— begin —

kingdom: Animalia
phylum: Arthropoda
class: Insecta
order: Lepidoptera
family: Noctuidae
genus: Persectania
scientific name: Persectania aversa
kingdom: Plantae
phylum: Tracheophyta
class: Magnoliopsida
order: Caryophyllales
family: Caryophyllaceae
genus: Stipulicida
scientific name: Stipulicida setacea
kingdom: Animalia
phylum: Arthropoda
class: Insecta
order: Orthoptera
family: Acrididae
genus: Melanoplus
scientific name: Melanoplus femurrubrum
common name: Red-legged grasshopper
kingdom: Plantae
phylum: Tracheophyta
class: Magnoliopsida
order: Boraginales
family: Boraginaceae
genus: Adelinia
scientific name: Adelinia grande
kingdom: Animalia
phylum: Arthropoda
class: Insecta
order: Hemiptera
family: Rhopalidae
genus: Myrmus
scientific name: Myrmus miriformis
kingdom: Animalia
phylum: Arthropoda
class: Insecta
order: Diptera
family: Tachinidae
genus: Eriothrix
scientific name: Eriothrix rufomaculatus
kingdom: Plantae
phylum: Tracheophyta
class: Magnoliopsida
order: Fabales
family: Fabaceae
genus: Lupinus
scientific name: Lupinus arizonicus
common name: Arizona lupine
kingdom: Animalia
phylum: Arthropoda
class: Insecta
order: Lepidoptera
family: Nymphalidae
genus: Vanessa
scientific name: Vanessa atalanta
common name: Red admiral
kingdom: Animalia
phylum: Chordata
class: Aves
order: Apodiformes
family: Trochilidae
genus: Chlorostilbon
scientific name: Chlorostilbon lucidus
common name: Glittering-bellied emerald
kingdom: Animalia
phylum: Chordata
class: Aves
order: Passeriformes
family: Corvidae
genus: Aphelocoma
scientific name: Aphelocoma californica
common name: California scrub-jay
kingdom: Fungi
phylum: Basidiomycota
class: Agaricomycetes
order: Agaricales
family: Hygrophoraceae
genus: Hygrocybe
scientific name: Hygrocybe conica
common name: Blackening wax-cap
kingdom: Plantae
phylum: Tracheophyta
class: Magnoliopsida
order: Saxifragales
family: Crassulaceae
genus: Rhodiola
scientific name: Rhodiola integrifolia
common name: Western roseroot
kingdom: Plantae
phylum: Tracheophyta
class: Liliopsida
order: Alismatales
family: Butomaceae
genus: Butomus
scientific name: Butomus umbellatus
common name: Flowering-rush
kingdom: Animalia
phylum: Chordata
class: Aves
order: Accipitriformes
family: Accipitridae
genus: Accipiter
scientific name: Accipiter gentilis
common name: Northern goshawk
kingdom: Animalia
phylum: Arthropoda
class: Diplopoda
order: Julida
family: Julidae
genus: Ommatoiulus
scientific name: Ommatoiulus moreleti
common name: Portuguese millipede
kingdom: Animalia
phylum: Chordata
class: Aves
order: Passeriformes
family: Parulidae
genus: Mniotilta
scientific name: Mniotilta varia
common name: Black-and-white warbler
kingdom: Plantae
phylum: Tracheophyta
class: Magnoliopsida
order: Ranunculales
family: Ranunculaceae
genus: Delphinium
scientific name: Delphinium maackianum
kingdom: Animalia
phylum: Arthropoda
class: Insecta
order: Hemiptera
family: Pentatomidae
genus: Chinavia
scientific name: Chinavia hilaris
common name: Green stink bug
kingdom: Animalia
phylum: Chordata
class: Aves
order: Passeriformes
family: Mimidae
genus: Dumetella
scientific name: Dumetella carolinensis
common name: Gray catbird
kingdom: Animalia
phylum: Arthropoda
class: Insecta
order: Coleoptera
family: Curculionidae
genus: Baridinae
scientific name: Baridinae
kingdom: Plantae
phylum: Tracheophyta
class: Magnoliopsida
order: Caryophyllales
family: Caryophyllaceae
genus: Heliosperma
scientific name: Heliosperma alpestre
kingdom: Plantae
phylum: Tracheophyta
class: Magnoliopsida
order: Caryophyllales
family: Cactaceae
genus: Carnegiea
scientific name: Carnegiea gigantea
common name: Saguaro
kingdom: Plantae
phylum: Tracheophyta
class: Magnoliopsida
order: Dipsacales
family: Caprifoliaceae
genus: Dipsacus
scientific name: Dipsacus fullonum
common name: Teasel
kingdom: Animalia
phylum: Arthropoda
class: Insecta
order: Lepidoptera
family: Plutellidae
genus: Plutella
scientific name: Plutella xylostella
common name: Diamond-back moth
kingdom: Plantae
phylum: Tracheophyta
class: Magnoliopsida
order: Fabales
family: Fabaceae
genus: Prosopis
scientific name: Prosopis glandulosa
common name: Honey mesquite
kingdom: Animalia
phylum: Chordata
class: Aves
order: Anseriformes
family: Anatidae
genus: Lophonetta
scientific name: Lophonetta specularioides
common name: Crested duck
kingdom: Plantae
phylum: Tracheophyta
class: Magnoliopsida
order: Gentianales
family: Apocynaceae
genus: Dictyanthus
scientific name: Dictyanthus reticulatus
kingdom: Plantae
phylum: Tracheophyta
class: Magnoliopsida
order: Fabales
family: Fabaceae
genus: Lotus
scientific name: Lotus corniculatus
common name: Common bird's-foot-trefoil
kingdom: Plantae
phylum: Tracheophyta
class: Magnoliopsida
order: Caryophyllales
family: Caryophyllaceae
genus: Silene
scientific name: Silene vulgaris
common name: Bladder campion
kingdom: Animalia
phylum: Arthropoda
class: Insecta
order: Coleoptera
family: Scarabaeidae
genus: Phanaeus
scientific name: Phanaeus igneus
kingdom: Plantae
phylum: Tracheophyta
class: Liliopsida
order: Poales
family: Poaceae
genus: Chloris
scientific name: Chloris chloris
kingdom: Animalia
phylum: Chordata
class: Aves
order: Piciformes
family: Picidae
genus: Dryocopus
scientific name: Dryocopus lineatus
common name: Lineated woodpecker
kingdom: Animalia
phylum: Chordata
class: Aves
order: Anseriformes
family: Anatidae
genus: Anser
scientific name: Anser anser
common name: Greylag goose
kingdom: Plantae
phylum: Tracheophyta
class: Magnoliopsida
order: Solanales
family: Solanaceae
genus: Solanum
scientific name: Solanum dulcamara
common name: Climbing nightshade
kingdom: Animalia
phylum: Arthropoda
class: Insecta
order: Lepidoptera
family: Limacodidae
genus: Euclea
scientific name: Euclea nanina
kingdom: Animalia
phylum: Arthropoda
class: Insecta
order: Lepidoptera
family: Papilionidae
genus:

— end —

Request
Lay out every line of the records above as a Markdown table with the columns Row and Line, numbering each row and leaving out any blank lines.

Written solution
| Row | Line |
|---|---|
| 1 | kingdom: Animalia |
| 2 | phylum: Arthropoda |
| 3 | class: Insecta |
| 4 | order: Lepidoptera |
| 5 | family: Noctuidae |
| 6 | genus: Persectania |
| 7 | scientific name: Persectania aversa |
| 8 | kingdom: Plantae |
| 9 | phylum: Tracheophyta |
| 10 | class: Magnoliopsida |
| 11 | order: Caryophyllales |
| 12 | family: Caryophyllaceae |
| 13 | genus: Stipulicida |
| 14 | scientific name: Stipulicida setacea |
| 15 | kingdom: Animalia |
| 16 | phylum: Arthropoda |
| 17 | class: Insecta |
| 18 | order: Orthoptera |
| 19 | family: Acrididae |
| 20 | genus: Melanoplus |
| 21 | scientific name: Melanoplus femurrubrum |
| 22 | common name: Red-legged grasshopper |
| 23 | kingdom: Plantae |
| 24 | phylum: Tracheophyta |
| 25 | class: Magnoliopsida |
| 26 | order: Boraginales |
| 27 | family: Boraginaceae |
| 28 | genus: Adelinia |
| 29 | scientific name: Adelinia grande |
| 30 | kingdom: Animalia |
| 31 | phylum: Arthropoda |
| 32 | class: Insecta |
| 33 | order: Hemiptera |
| 34 | family: Rhopalidae |
| 35 | genus: Myrmus |
| 36 | scientific name: Myrmus miriformis |
| 37 | kingdom: Animalia |
| 38 | phylum: Arthropoda |
| 39 | class: Insecta |
| 40 | order: Diptera |
| 41 | family: Tachinidae |
| 42 | genus: Eriothrix |
| 43 | scientific name: Eriothrix rufomaculatus |
| 44 | kingdom: Plantae |
| 45 | phylum: Tracheophyta |
| 46 | class: Magnoliopsida |
| 47 | order: Fabales |
| 48 | family: Fabaceae |
| 49 | genus: Lupinus |
| 50 | scientific name: Lupinus arizonicus |
| 51 | common name: Arizona lupine |
| 52 | kingdom: Animalia |
| 53 | phylum: Arthropoda |
| 54 | class: Insecta |
| 55 | order: Lepidoptera |
| 56 | family: Nymphalidae |
| 57 | genus: Vanessa |
| 58 | scientific name: Vanessa atalanta |
| 59 | common name: Red admiral |
| 60 | kingdom: Animalia |
| 61 | phylum: Chordata |
| 62 | class: Aves |
| 63 | order: Apodiformes |
| 64 | family: Trochilidae |
| 65 | genus: Chlorostilbon |
| 66 | scientific name: Chlorostilbon lucidus |
| 67 | common name: Glittering-bellied emerald |
| 68 | kingdom: Animalia |
| 69 | phylum: Chordata |
| 70 | class: Aves |
| 71 | order: Passeriformes |
| 72 | family: Corvidae |
| 73 | genus: Aphelocoma |
| 74 | scientific name: Aphelocoma californica |
| 75 | common name: California scrub-jay |
| 76 | kingdom: Fungi |
| 77 | phylum: Basidiomycota |
| 78 | class: Agaricomycetes |
| 79 | order: Agaricales |
| 80 | family: Hygrophoraceae |
| 81 | genus: Hygrocybe |
| 82 | scientific name: Hygrocybe conica |
| 83 | common name: Blackening wax-cap |
| 84 | kingdom: Plantae |
| 85 | phylum: Tracheophyta |
| 86 | class: Magnoliopsida |
| 87 | order: Saxifragales |
| 88 | family: Crassulaceae |
| 89 | genus: Rhodiola |
| 90 | scientific name: Rhodiola integrifolia |
| 91 | common name: Western roseroot |
| 92 | kingdom: Plantae |
| 93 | phylum: Tracheophyta |
| 94 | class: Liliopsida |
| 95 | order: Alismatales |
| 96 | family: Butomaceae |
| 97 | genus: Butomus |
| 98 | scientific name: Butomus umbellatus |
| 99 | common name: Flowering-rush |
| 100 | kingdom: Animalia |
| 101 | phylum: Chordata |
| 102 | class: Aves |
| 103 | order: Accipitriformes |
| 104 | family: Accipitridae |
| 105 | genus: Accipiter |
| 106 | scientific name: Accipiter gentilis |
| 107 | common name: Northern goshawk |
| 108 | kingdom: Animalia |
| 109 | phylum: Arthropoda |
| 110 | class: Diplopoda |
| 111 | order: Julida |
| 112 | family: Julidae |
| 113 | genus: Ommatoiulus |
| 114 | scientific name: Ommatoiulus moreleti |
| 115 | common name: Portuguese millipede |
| 116 | kingdom: Animalia |
| 117 | phylum: Chordata |
| 118 | class: Aves |
| 119 | order: Passeriformes |
| 120 | family: Parulidae |
| 121 | genus: Mniotilta |
| 122 | scientific name: Mniotilta varia |
| 123 | common name: Black-and-white warbler |
| 124 | kingdom: Plantae |
| 125 | phylum: Tracheophyta |
| 126 | class: Magnoliopsida |
| 127 | order: Ranunculales |
| 128 | family: Ranunculaceae |
| 129 | genus: Delphinium |
| 130 | scientific name: Delphinium maackianum |
| 131 | kingdom: Animalia |
| 132 | phylum: Arthropoda |
| 133 | class: Insecta |
| 134 | order: Hemiptera |
| 135 | family: Pentatomidae |
| 136 | genus: Chinavia |
| 137 | scientific name: Chinavia hilaris |
| 138 | common name: Green stink bug |
| 139 | kingdom: Animalia |
| 140 | phylum: Chordata |
| 141 | class: Aves |
| 142 | order: Passeriformes |
| 143 | family: Mimidae |
| 144 | genus: Dumetella |
| 145 | scientific name: Dumetella carolinensis |
| 146 | common name: Gray catbird |
| 147 | kingdom: Animalia |
| 148 | phylum: Arthropoda |
| 149 | class: Insecta |
| 150 | order: Coleoptera |
| 151 | family: Curculionidae |
| 152 | genus: Baridinae |
| 153 | scientific name: Baridinae |
| 154 | kingdom: Plantae |
| 155 | phylum: Tracheophyta |
| 156 | class: Magnoliopsida |
| 157 | order: Caryophyllales |
| 158 | family: Caryophyllaceae |
| 159 | genus: Heliosperma |
| 160 | scientific name: Heliosperma alpestre |
| 161 | kingdom: Plantae |
| 162 | phylum: Tracheophyta |
| 163 | class: Magnoliopsida |
| 164 | order: Caryophyllales |
| 165 | family: Cactaceae |
| 166 | genus: Carnegiea |
| 167 | scientific name: Carnegiea gigantea |
| 168 | common name: Saguaro |
| 169 | kingdom: Plantae |
| 170 | phylum: Tracheophyta |
| 171 | class: Magnoliopsida |
| 172 | order: Dipsacales |
| 173 | family: Caprifoliaceae |
| 174 | genus: Dipsacus |
| 175 | scientific name: Dipsacus fullonum |
| 176 | common name: Teasel |
| 177 | kingdom: Animalia |
| 178 | phylum: Arthropoda |
| 179 | class: Insecta |
| 180 | order: Lepidoptera |
| 181 | family: Plutellidae |
| 182 | genus: Plutella |
| 183 | scientific name: Plutella xylostella |
| 184 | common name: Diamond-back moth |
| 185 | kingdom: Plantae |
| 186 | phylum: Tracheophyta |
| 187 | class: Magnoliopsida |
| 188 | order: Fabales |
| 189 | family: Fabaceae |
| 190 | genus: Prosopis |
| 191 | scientific name: Prosopis glandulosa |
| 192 | common name: Honey mesquite |
| 193 | kingdom: Animalia |
| 194 | phylum: Chordata |
| 195 | class: Aves |
| 196 | order: Anseriformes |
| 197 | family: Anatidae |
| 198 | genus: Lophonetta |
| 199 | scientific name: Lophonetta specularioides |
| 200 | common name: Crested duck |
| 201 | kingdom: Plantae |
| 202 | phylum: Tracheophyta |
| 203 | class: Magnoliopsida |
| 204 | order: Gentianales |
| 205 | family: Apocynaceae |
| 206 | genus: Dictyanthus |
| 207 | scientific name: Dictyanthus reticulatus |
| 208 | kingdom: Plantae |
| 209 | phylum: Tracheophyta |
| 210 | class: Magnoliopsida |
| 211 | order: Fabales |
| 212 | family: Fabaceae |
| 213 | genus: Lotus |
| 214 | scientific name: Lotus corniculatus |
| 215 | common name: Common bird's-foot-trefoil |
| 216 | kingdom: Plantae |
| 217 | phylum: Tracheophyta |
| 218 | class: Magnoliopsida |
| 219 | order: Caryophyllales |
| 220 | family: Caryophyllaceae |
| 221 | genus: Silene |
| 222 | scientific name: Silene vulgaris |
| 223 | common name: Bladder campion |
| 224 | kingdom: Animalia |
| 225 | phylum: Arthropoda |
| 226 | class: Insecta |
| 227 | order: Coleoptera |
| 228 | family: Scarabaeidae |
| 229 | genus: Phanaeus |
| 230 | scientific name: Phanaeus igneus |
| 231 | kingdom: Plantae |
| 232 | phylum: Tracheophyta |
| 233 | class: Liliopsida |
| 234 | order: Poales |
| 235 | family: Poaceae |
| 236 | genus: Chloris |
| 237 | scientific name: Chloris chloris |
| 238 | kingdom: Animalia |
| 239 | phylum: Chordata |
| 240 | class: Aves |
| 241 | order: Piciformes |
| 242 | family: Picidae |
| 243 | genus: Dryocopus |
| 244 | scientific name: Dryocopus lineatus |
| 245 | common name: Lineated woodpecker |
| 246 | kingdom: Animalia |
| 247 | phylum: Chordata |
| 248 | class: Aves |
| 249 | order: Anseriformes |
| 250 | family: Anatidae |
| 251 | genus: Anser |
| 252 | scientific name: Anser anser |
| 253 | common name: Greylag goose |
| 254 | kingdom: Plantae |
| 255 | phylum: Tracheophyta |
| 256 | class: Magnoliopsida |
| 257 | order: Solanales |
| 258 | family: Solanaceae |
| 259 | genus: Solanum |
| 260 | scientific name: Solanum dulcamara |
| 261 | common name: Climbing nightshade |
| 262 | kingdom: Animalia |
| 263 | phylum: Arthropoda |
| 264 | class: Insecta |
| 265 | order: Lepidoptera |
| 266 | family: Limacodidae |
| 267 | genus: Euclea |
| 268 | scientific name: Euclea nanina |
| 269 | kingdom: Animalia |
| 270 | phylum: Arthropoda |
| 271 | class: Insecta |
| 272 | order: Lepidoptera |
| 273 | family: Papilionidae |
| 274 | genus: |